In the coming battle, the right, having abandoned welfare capitalism and faith-based institutions, is likely to unite behind the libertarian voucher policy, while the Democrats will be split three ways among neoliberals, who are inclined to unite with the right in favor of vouchers; social democrats, who favor an expansion of universal middle-class programs; and what Mike Konczal calls “pity-charity” liberals who want to cut spending on the middle class to fund bigger means-tested programs for the poor. Far from being a victory for progressives, the Supreme Court’s decision in the Affordable Care Act opens the door to the voucherization of Social Security and Medicare, by means of individual mandates to purchase private retirement and healthcare goods and services.
To make matters worse, voucherization promises an endless stream of guaranteed profits to the CEOs and shareholders of private for-profit companies that would replace the public Social Security and Medicare administrations and extract income from Americans forced by “individual mandates” to purchase private health insurance, invest in private stock market accounts, and buy private annuities.

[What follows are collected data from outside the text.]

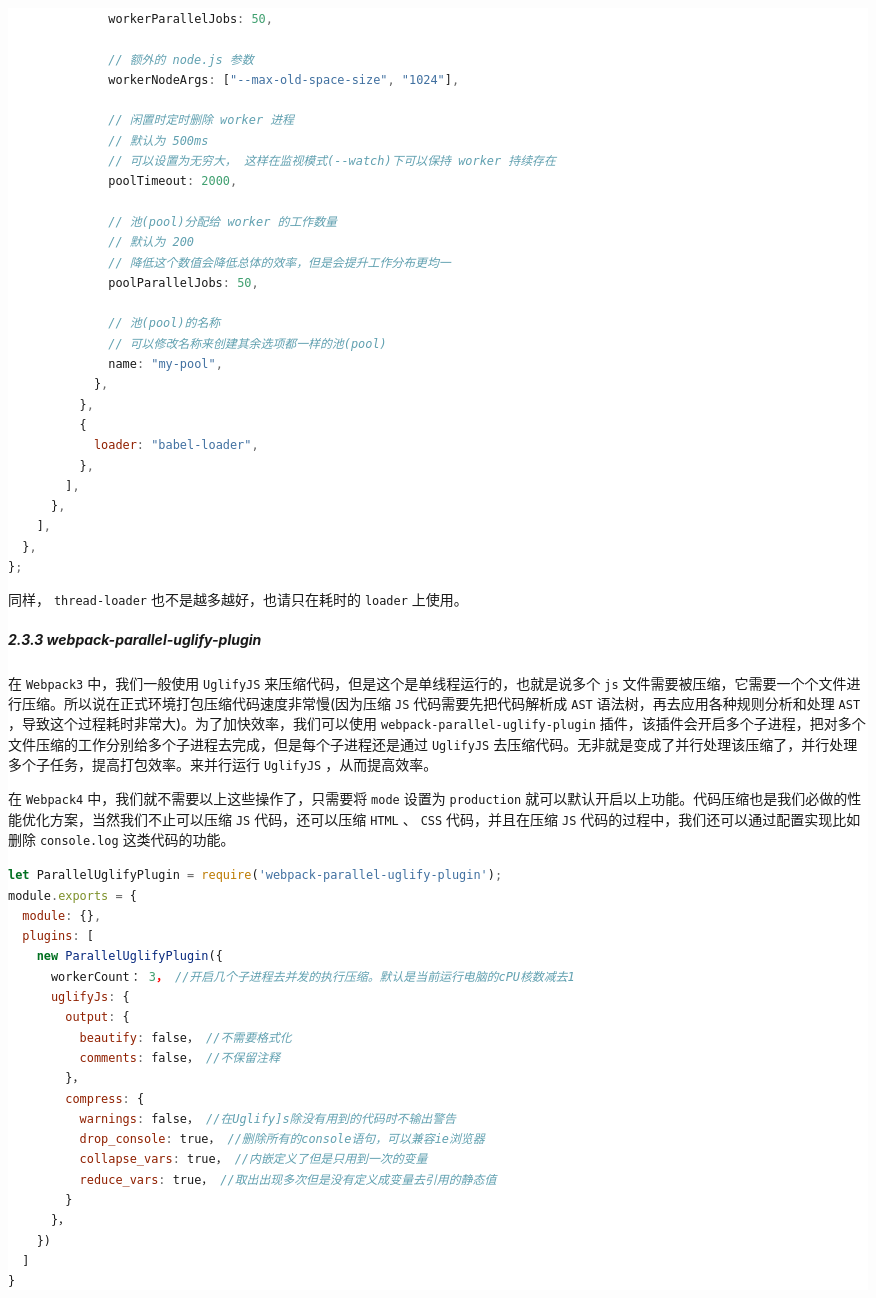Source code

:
 ```js
              workerParallelJobs: 50,

              // 额外的 node.js 参数
              workerNodeArgs: ["--max-old-space-size", "1024"],

              // 闲置时定时删除 worker 进程
              // 默认为 500ms
              // 可以设置为无穷大， 这样在监视模式(--watch)下可以保持 worker 持续存在
              poolTimeout: 2000,

              // 池(pool)分配给 worker 的工作数量
              // 默认为 200
              // 降低这个数值会降低总体的效率，但是会提升工作分布更均一
              poolParallelJobs: 50,

              // 池(pool)的名称
              // 可以修改名称来创建其余选项都一样的池(pool)
              name: "my-pool",
            },
          },
          {
            loader: "babel-loader",
          },
        ],
      },
    ],
  },
};
```

同样， `thread-loader` 也不是越多越好，也请只在耗时的 `loader` 上使用。

##### 2.3.3 webpack-parallel-uglify-plugin

在 `Webpack3` 中，我们一般使用 `UglifyJS` 来压缩代码，但是这个是单线程运行的，也就是说多个 `js` 文件需要被压缩，它需要一个个文件进行压缩。所以说在正式环境打包压缩代码速度非常慢(因为压缩 `JS` 代码需要先把代码解析成 `AST` 语法树，再去应用各种规则分析和处理 `AST` ，导致这个过程耗时非常大)。为了加快效率，我们可以使用 `webpack-parallel-uglify-plugin` 插件，该插件会开启多个子进程，把对多个文件压缩的工作分别给多个子进程去完成，但是每个子进程还是通过 `UglifyJS` 去压缩代码。无非就是变成了并行处理该压缩了，并行处理多个子任务，提高打包效率。来并行运行 `UglifyJS` ，从而提高效率。

在 `Webpack4` 中，我们就不需要以上这些操作了，只需要将 `mode` 设置为 `production` 就可以默认开启以上功能。代码压缩也是我们必做的性能优化方案，当然我们不止可以压缩 `JS` 代码，还可以压缩 `HTML` 、 `CSS` 代码，并且在压缩 `JS` 代码的过程中，我们还可以通过配置实现比如删除 `console.log` 这类代码的功能。

```js
let ParallelUglifyPlugin = require('webpack-parallel-uglify-plugin');
module.exports = {
  module: {},
  plugins: [
    new ParallelUglifyPlugin({
      workerCount： 3， //开启几个子进程去并发的执行压缩。默认是当前运行电脑的cPU核数减去1
      uglifyJs: {
        output: {
          beautify: false， //不需要格式化
          comments: false， //不保留注释
        }，
        compress: {
          warnings: false， //在Uglify]s除没有用到的代码时不输出警告
          drop_console: true， //删除所有的console语句，可以兼容ie浏览器
          collapse_vars: true， //内嵌定义了但是只用到一次的变量
          reduce_vars: true， //取出出现多次但是没有定义成变量去引用的静态值
        }
      }，
    })
  ]
}
```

The need to pay middlemen with high salaries would drive up the costs of retirement and healthcare, while the recycling of monopoly profits into campaign contributions would deter Congress from regulating prices in the new, voucherized welfare state.
With the right united and the left divided, and big money favoring the privatization of America’s welfare state, the prospects for an expansion of universal tax-based middle-class social insurance in the U.S. are not good. Which is a tragedy for America, because universal public social insurance is by far the most efficient and least corrupt way to design a modern economic safety net.